Intervention de Annie David

Réunion du 16 octobre 2008 à 9h45
Logement et lutte contre l'exclusion — Article 1er

Photo de Annie DavidAnnie David :

Cet amendement tend à préserver la mixité sociale.

Le paragraphe IV de l’article 1er nous invite à l’expérimentation. Mais de quelle expérimentation s’agit-il ?

Il s’agirait tout simplement de pratiquer, pour certains groupes d’immeubles déterminés, une politique de loyers marquée par un dépassement « raisonnable » des plafonds autorisés par la loi.

On attend sans doute de cette expérimentation qu’elle conduise, à moyen terme, les locataires relativement aisés concernés par ces loyers modulés à solliciter le consentement de leur bailleur à leur vendre l’appartement qu’ils occupent, afin de se libérer d’un loyer de moins en moins « social ».

Ces dispositions sont parfaitement inacceptables de notre point de vue. Elles visent, concrètement, à accentuer encore un peu plus certains des défauts des conventions d’utilité sociale, que présentent déjà les actuelles conventions globales de patrimoine.

En effet, le classement des immeubles, au motif de la remise en ordre des loyers, conduit naturellement à créer une forme de sélection des locataires en fonction de leurs ressources.

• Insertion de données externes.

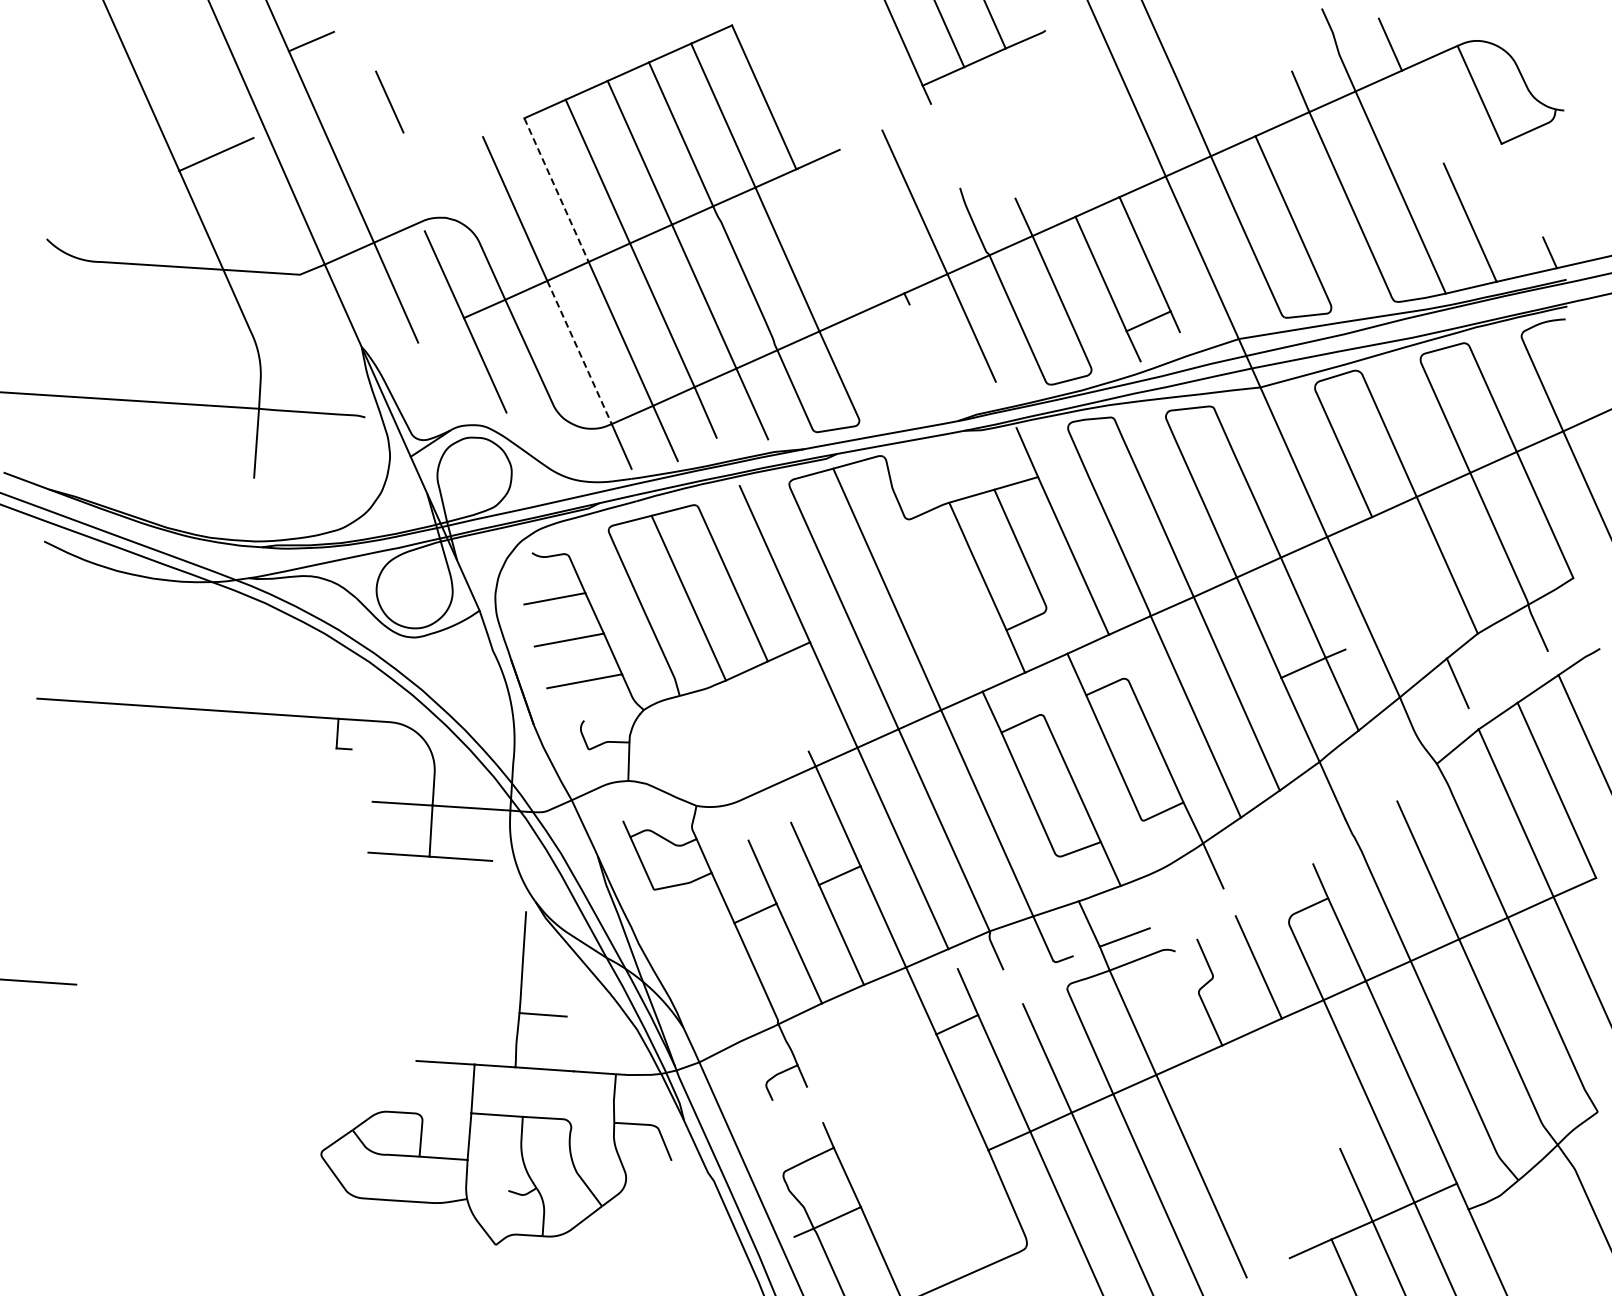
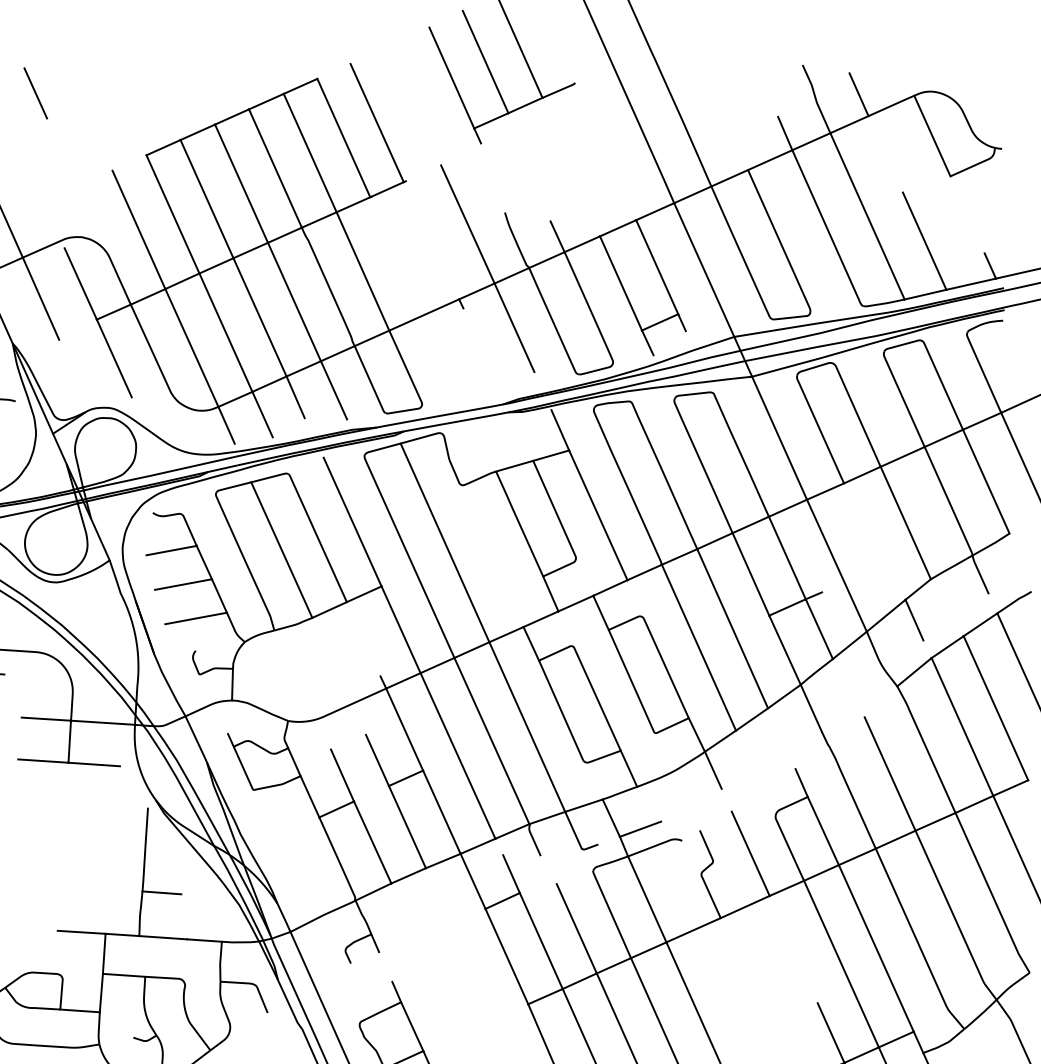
line: (804, 79) -> (376, 123), added
line: (389, 101) -> (35, 92), moved
line: (556, 190) -> (172, 214), dashed -> solid
line: (579, 352) -> (191, 347), dashed -> solid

Cette sélection aboutit à reléguer les plus modestes et les plus défavorisés d’entre eux dans les groupes d’immeubles offrant la moins bonne qualité de service et permet, par le biais d’ajustements à la hausse des loyers, de loger les ménages les moins vulnérables dans les ensembles les mieux situés ou les plus demandés.

S’il s’agit de faire cohabiter dans le même ensemble d’immeubles ménages modestes et ménages plus aisés, nous ne pouvons que rappeler que des dispositifs ad hoc existent déjà et que leur mise en œuvre est étroitement dépendante de la capacité des bailleurs à en supporter le coût.

En outre, nous observons qu’aucune incitation n’est prévue par l’article pour favoriser la mise en place de l’expérimentation, le Gouvernement se contentant d’en définir les conditions et de fixer les règles.

Vous espérez sans doute, madame la ministre, que la capacité d’autofinancement des organismes bailleurs sociaux sera encore renforcée par la fixation de loyers d’un montant injustifié au regard du service rendu.

Même s’il peut apparaître de bonne gestion de pratiquer une forme de modulation des loyers, vous attendez surtout de ces dispositions qu’elles permettent à l’État de s’affranchir de la charge du financement des aides au logement.

Sans doute eût-il été préférable, en l’espèce, de rechercher de nouvelles sources de financement – on en a trouvé pour les banques, mais c’est apparemment plus difficile pour les logements sociaux ! –, qui permettent d’alléger les contraintes liées aux opérations de construction neuve et de réhabilitation.

N’oublions jamais, mes chers collègues, que, en l’état actuel des aides publiques accordées au logement social, un logement relevant d’un prêt locatif à usage social ou d’un prêt locatif social demeure aujourd’hui une source de déficit structurel pour l’organisme qui le fait construire.

De plus, ce déficit est, pour l’heure et de manière exclusive, gagé sur la perception des loyers des logements plus anciennement construits ou réhabilités.

Pour ces motifs, nous vous demandons, mes chers collègues, d’adopter cet amendement.